Not all of the Costa Concordia’s control systems were working. When the ship ran aground on 13 January off the island of Giglio, it was navigating with watertight doors open and charts that were “not approved", informs Fiorenza Sarzanini in a news report carried by the 'Corriere Della Sera'

But the most serious anomaly, according to the experts’ findings, concerns the 'black box' (Voyage Data Recorder') which had not been working since 9 January, four days before the shipwreck that cost thirty-two lives.

Experts appointed by the court of Grosseto put this in their report, also pointing out that they had only been able to examine data from the ship’s computer. They had to work on incomplete evidence since no data at all was recorded after 11.36 pm on 13 January.

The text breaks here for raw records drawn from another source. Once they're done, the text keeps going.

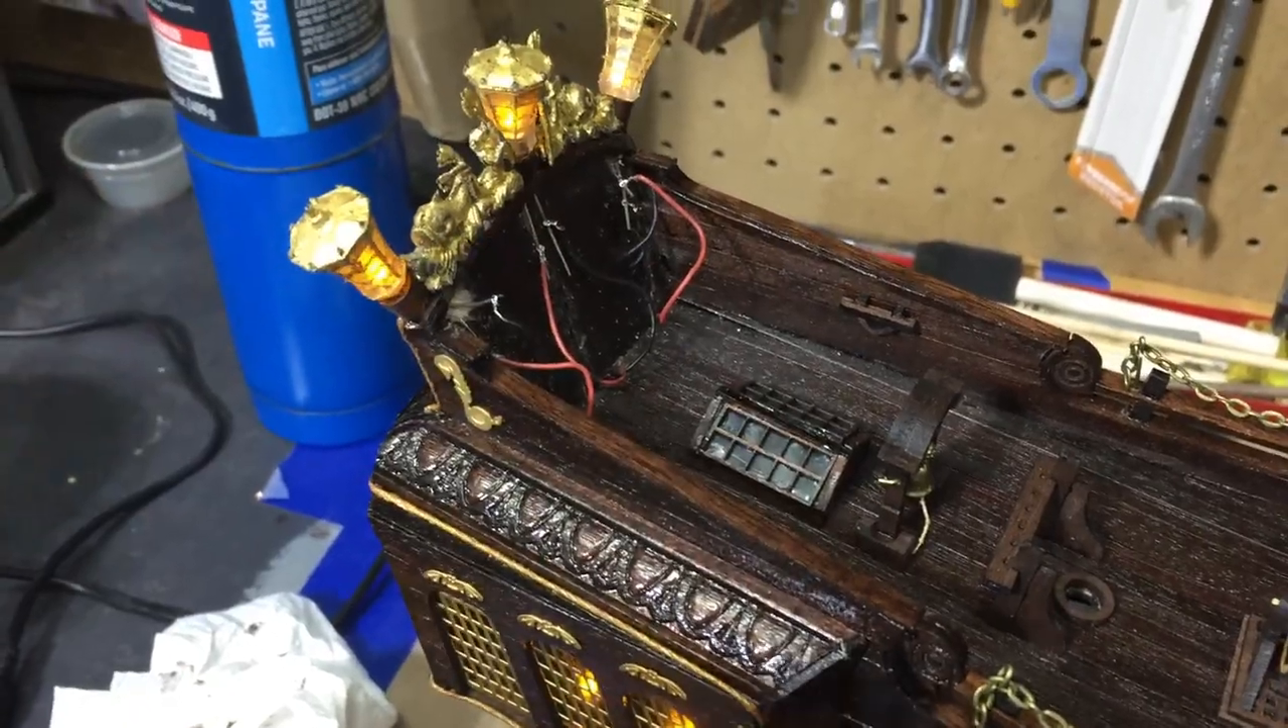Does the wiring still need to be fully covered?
Yes.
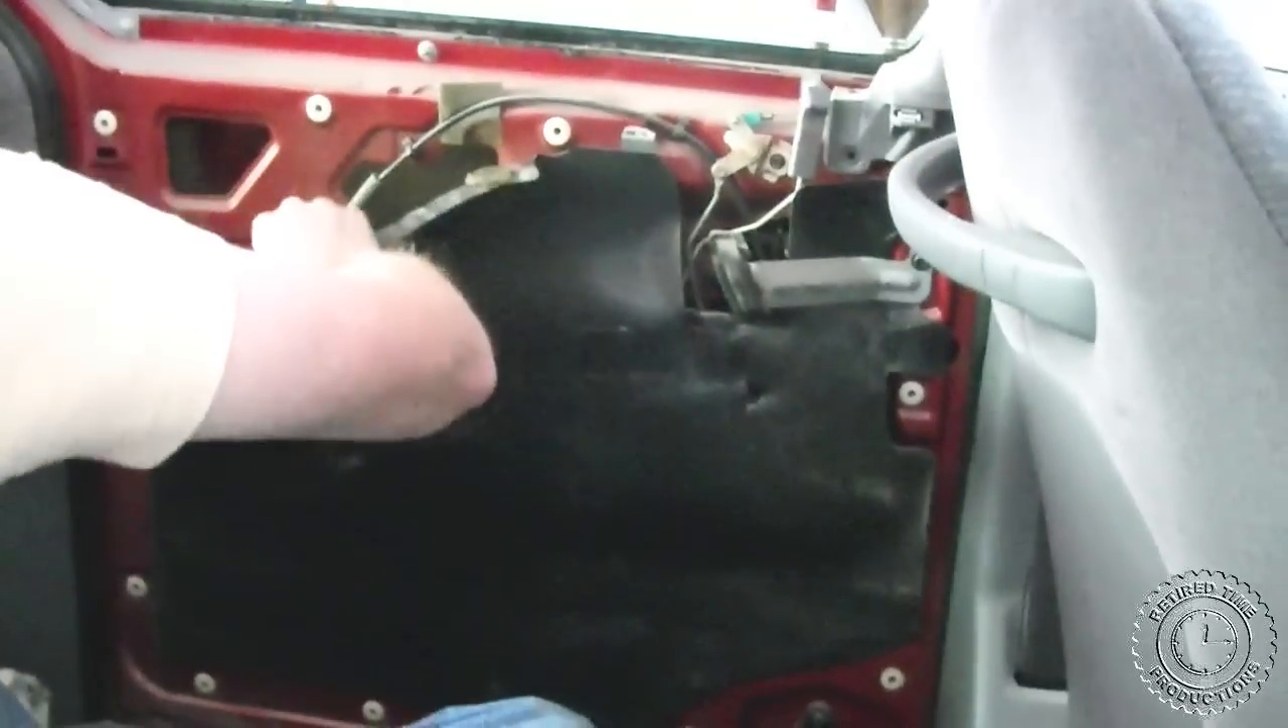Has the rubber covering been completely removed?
No.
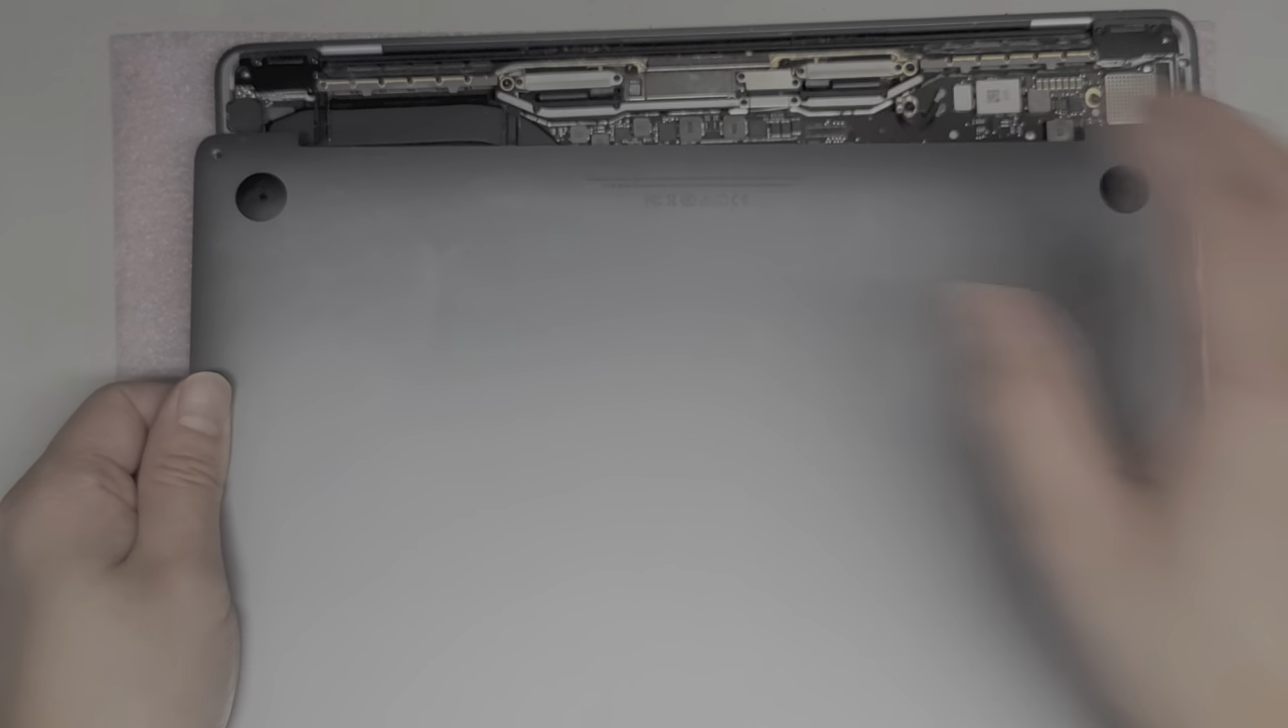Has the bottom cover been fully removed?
No.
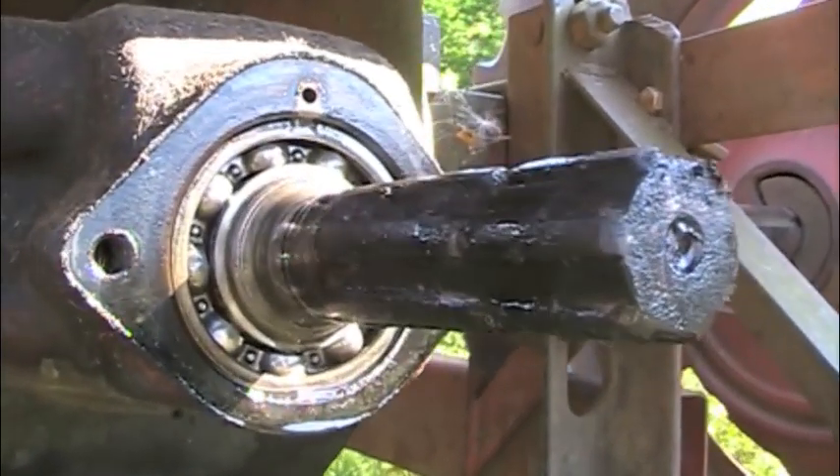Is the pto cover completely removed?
Yes.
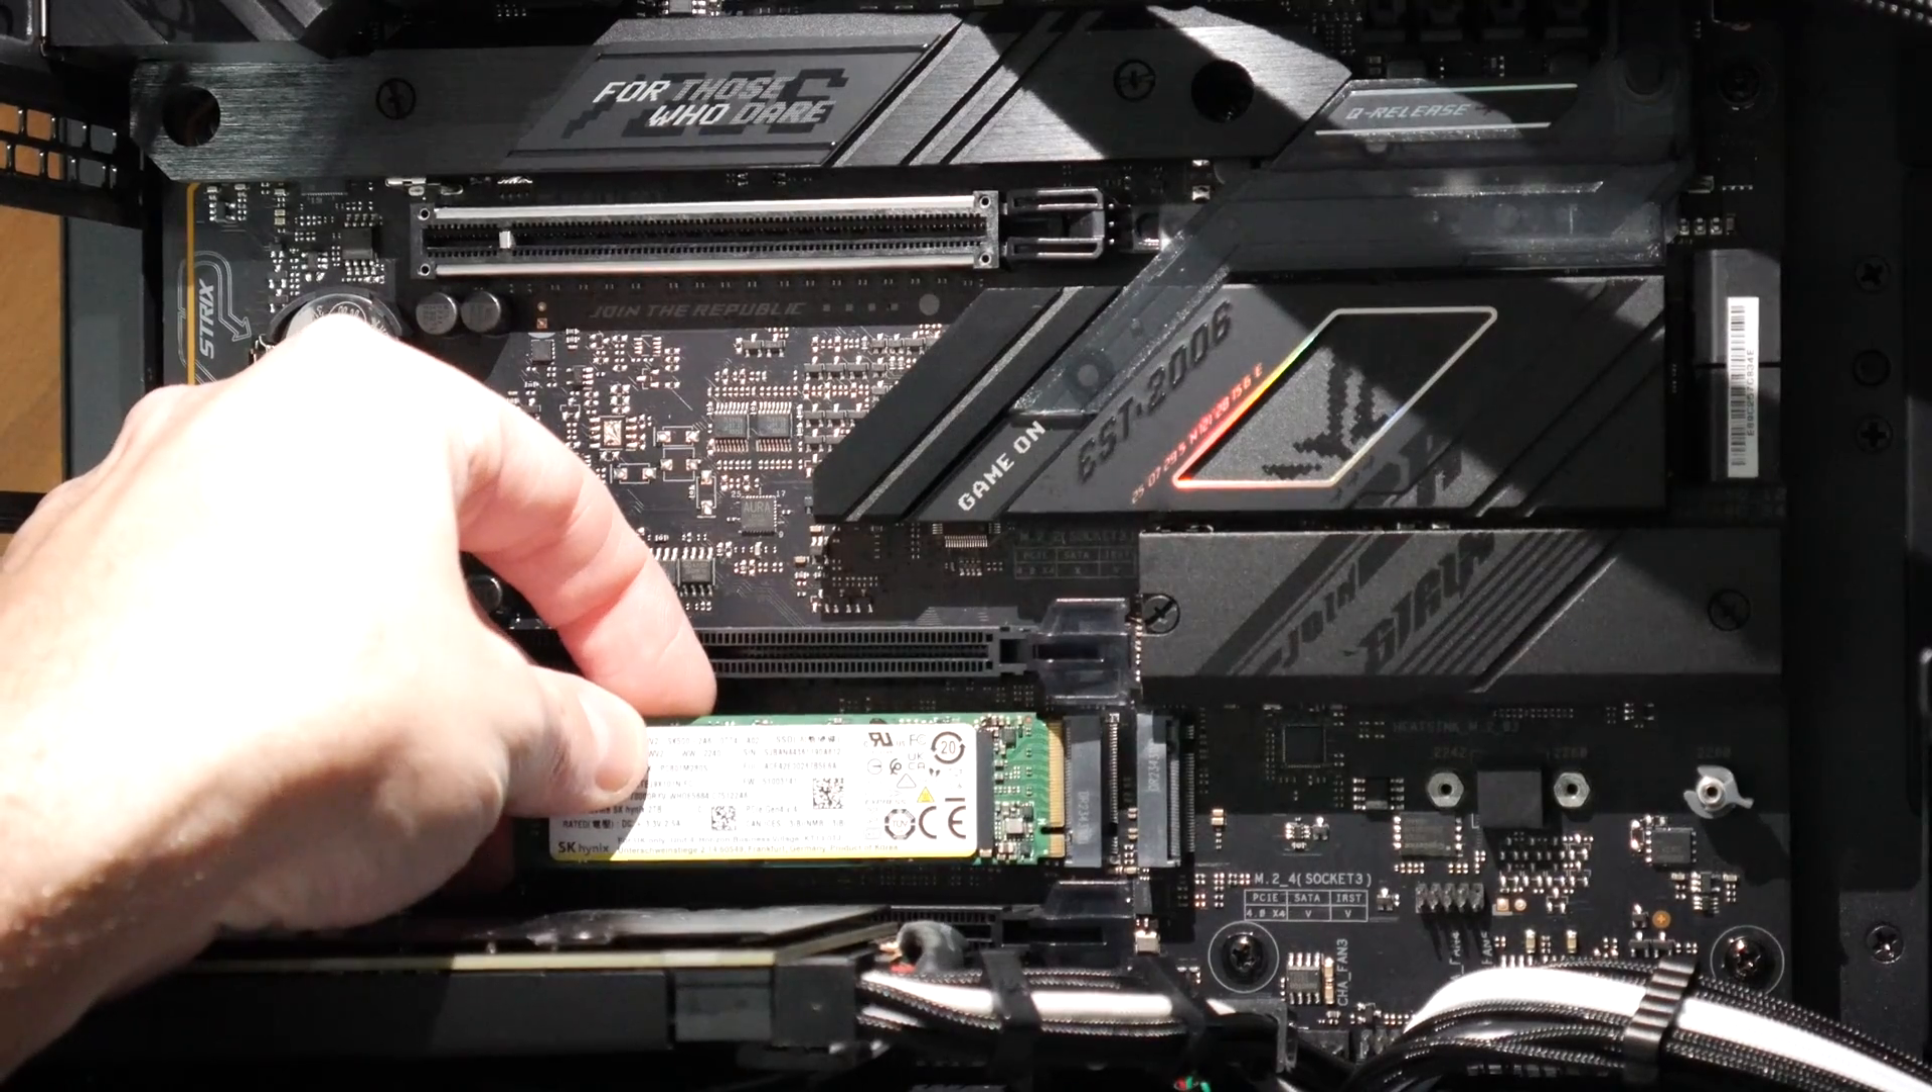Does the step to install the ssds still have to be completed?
Yes.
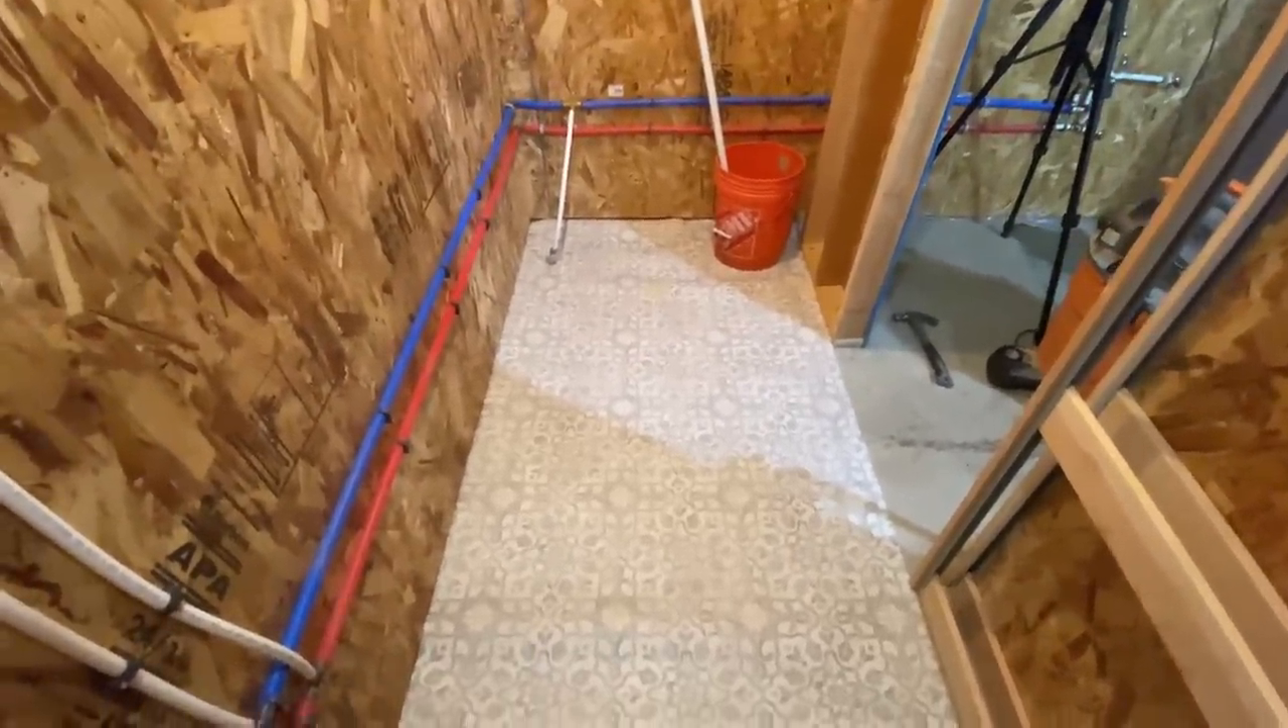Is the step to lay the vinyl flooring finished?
Yes.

This means that most of the evacuation of the ship took place “in the dark”. They were also unsure whether data recorded on the computer, rather than on the malfunctioning 'black box', had been interferred with in some way.

Watertight doors: The ship’s officers confirm that the doors were open because, as Simone Canessa, who was on the bridge, says in his statement, “this was standard practice during navigation to make it easier for those who were working to come and go”.

Recordings from the operations rooms show that the doors were in fact left open. It is no coincidence that forty minutes after impact, Staff Captain Ciro Ambrosio ordered the watertight doors to be shut. The order could not be carried out because the switches were not working.